WHAT THIS EXERCISE ASKS:
1 > Using the Cassandra engine page, explain in one to three sentences why the engine is limited to time-series data rather than being a generic Cassandra engine.
2 > Reproduce word for word the part of the Cassandra engine page starting at "The meta column" and ending at "set of measurements.".
SOURCE PASSAGE START
Cassandra time-series engine

Cassandra stores need a table structure strongly tied to the expected query patterns. This makes a completely generic Cassandra sapi-nt engine tricky, and probably not that useful.

The time-series Cassandra engine is designed for use just with time-series data where we impose a standardized expectation of queries and table structure.

Data

The store is assumed to hold a set of time-series, each labelled by some identifier. Each time-series comprises a series of simple valued observations (doubles) with an extensible set of associated attributes. In principle, if the data is not numeric, there’s no reason you can’t put values into the attribute slots and ignore the value slot.

Each observation in the series has:

Field	Type	Meaning
`measurereference`	text	Identifier for the time series
`timestamp`	timestamp	The result time for the observation
`date`	text	The date of the observation (logically redundant with timestamp but allows grouping)
`value`	double	The observed value
attribute	text	Each observation can be annotated with an arbitrary set of attribute/value pairs. The values can be serialized RDFNode values, thereby supporting types. Note that in the database these additional attributes are contained by the `meta` column.

The identifier for the time series is arbitrary. It typically encodes the measurement station, observed property, qualifiers for the observation and qualifiers for the series (quality controlled, interval, mean/instantaneous etc). Internally we store a simple identifier string, this can be converted to/from an external URI in the API driver.

All metadata describing the time-series and the associated measurement points, observed properties etc are assumed to be held in a separate RDF store. It is up to the driving application to provide an integrated API to locate suitable time series and then retrieve them. The sapi-nt Cassandra time-series engine just provides facilities to query the time-series themselves.

Schema

Assumes two tables for indexing by date and by measures.

CREATE TABLE dev.measures_by_date (
    date text,
    measurereference text,
    timestamp timestamp,
    meta set<text>,
    value double,
    PRIMARY KEY (date, measurereference, timestamp)
) WITH CLUSTERING ORDER BY (measurereference ASC, timestamp ASC) ;

CREATE TABLE dev.measures_by_measurereference (
    measurereference text,
    date text,
    timestamp timestamp,
    meta set<text>,
    value double,
    PRIMARY KEY (measurereference, date, timestamp)
) WITH CLUSTERING ORDER BY (date ASC, timestamp ASC);

The meta column is stores all of the attribute value pairs as a set of strings which have the format: attribute=value-encoding.

Query capabilities

General list queries over a set of measurements.

Can filter by:

Field	Filter options
measure	Value, set of values
date	Value, set of values, relational operation (eg. `<`)
timestamp	Value, set of values, relational operation (eg. `<`)
attribute	Value
latest	(only for a defined set of stations)
earliest	(only for a defined set of stations)

View defines the mapping to RDF and the subset of attributes to show.

No ordering specification, order is fixed in the tables.
SOURCE PASSAGE END
DATA EXCERPTS START
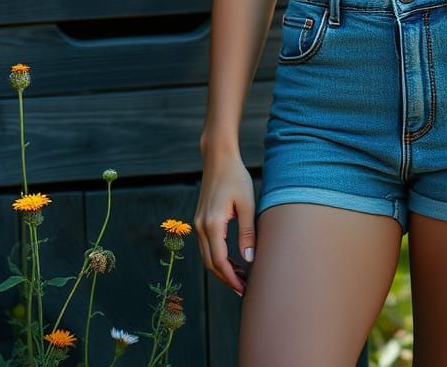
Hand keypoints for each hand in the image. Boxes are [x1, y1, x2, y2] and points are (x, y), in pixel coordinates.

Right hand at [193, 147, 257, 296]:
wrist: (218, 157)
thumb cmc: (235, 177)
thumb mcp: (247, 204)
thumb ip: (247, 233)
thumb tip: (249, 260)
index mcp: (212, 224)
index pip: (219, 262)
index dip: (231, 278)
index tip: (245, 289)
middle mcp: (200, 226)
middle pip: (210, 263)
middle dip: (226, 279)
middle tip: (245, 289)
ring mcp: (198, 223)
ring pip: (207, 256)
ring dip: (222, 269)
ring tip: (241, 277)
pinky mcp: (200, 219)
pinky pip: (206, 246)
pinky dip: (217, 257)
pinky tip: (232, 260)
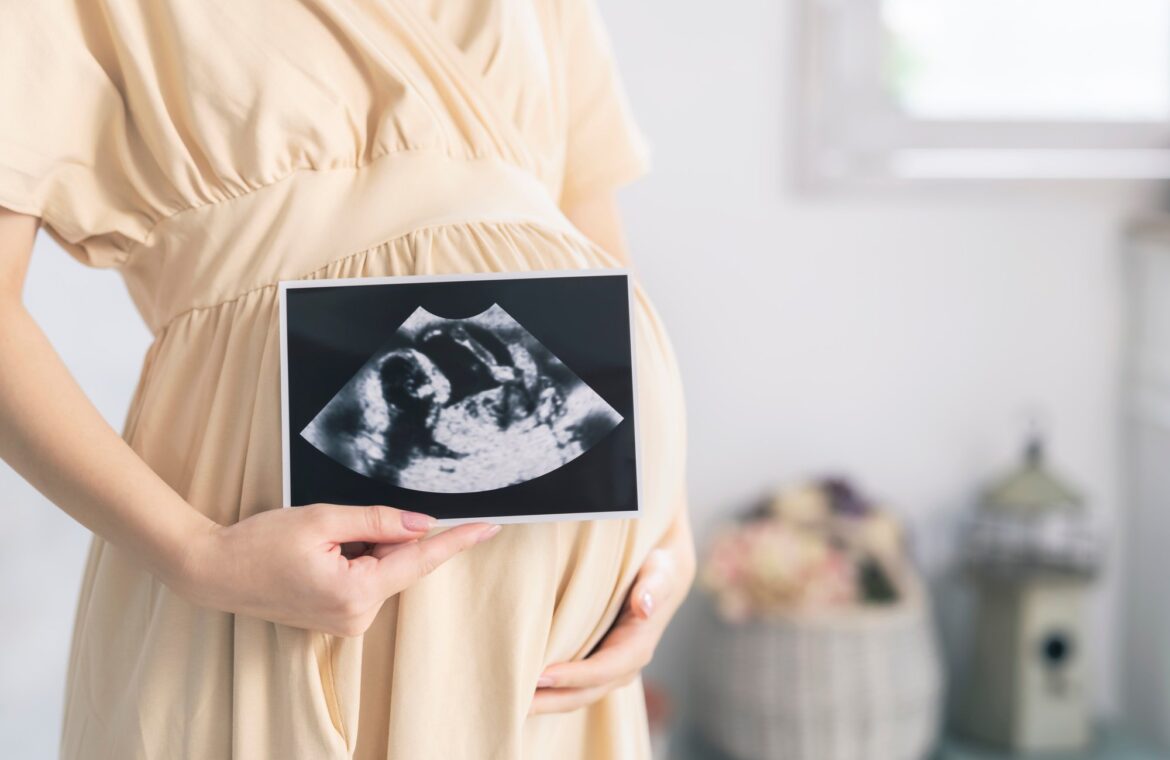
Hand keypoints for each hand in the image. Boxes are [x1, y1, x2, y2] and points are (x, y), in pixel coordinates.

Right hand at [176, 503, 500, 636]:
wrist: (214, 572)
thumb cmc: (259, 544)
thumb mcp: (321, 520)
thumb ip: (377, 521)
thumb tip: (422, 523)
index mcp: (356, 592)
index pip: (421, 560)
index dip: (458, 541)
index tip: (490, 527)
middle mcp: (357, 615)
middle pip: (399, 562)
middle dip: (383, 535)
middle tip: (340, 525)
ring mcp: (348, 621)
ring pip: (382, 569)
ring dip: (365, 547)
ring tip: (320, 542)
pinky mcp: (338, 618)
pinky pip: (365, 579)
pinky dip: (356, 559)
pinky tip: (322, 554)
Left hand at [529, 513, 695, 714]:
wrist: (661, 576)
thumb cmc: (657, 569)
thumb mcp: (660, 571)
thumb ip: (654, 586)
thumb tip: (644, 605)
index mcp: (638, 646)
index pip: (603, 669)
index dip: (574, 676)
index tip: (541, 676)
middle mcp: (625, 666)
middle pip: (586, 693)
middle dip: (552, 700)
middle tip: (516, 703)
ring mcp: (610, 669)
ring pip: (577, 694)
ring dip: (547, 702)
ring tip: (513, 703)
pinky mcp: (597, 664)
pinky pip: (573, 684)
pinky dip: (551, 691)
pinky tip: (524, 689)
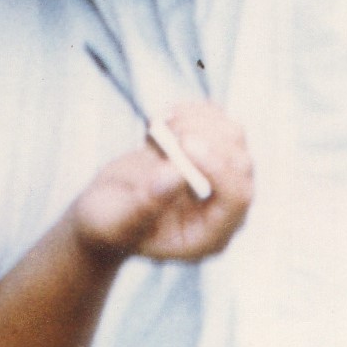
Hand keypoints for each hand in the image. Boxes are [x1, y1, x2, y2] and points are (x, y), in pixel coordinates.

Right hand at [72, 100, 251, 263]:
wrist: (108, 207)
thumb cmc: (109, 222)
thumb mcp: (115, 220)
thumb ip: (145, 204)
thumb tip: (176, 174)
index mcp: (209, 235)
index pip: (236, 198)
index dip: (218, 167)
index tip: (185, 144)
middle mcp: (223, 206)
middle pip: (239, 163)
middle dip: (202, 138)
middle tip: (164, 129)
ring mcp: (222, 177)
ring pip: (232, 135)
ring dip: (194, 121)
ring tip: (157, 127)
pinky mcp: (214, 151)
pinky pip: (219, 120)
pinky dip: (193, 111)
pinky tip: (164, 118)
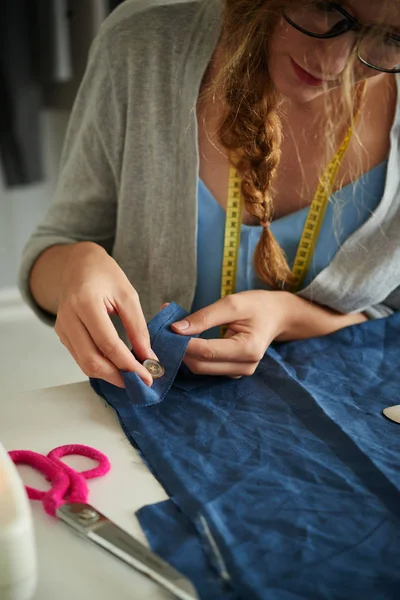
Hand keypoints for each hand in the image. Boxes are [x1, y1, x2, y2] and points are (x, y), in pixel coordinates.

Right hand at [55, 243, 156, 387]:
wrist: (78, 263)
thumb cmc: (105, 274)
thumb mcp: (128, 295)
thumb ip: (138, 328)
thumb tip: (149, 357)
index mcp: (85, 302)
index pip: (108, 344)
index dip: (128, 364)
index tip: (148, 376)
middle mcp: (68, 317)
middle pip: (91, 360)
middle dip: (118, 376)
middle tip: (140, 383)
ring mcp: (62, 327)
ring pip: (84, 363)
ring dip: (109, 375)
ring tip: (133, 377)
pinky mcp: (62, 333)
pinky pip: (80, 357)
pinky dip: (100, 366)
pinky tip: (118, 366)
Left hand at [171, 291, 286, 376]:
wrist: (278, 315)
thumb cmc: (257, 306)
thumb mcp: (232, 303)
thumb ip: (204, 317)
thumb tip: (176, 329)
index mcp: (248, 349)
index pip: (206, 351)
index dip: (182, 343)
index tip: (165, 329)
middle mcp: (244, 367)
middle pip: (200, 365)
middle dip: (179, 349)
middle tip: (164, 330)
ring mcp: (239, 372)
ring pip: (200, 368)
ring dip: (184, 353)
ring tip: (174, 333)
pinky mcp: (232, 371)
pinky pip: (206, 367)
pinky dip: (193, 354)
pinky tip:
DATA EXCERPTS END
RESPONSES TO THE TASKS:
1 > Cassandra stores need a table structure that is strongly tied to the expected query patterns, which makes a fully generic Cassandra sapi-nt engine tricky and probably not very useful. Limiting the engine to time-series data lets it impose a standard expectation of queries and table structure.

2 >
The meta column is stores all of the attribute value pairs as a set of strings which have the format: attribute=value-encoding.

Query capabilities

General list queries over a set of measurements.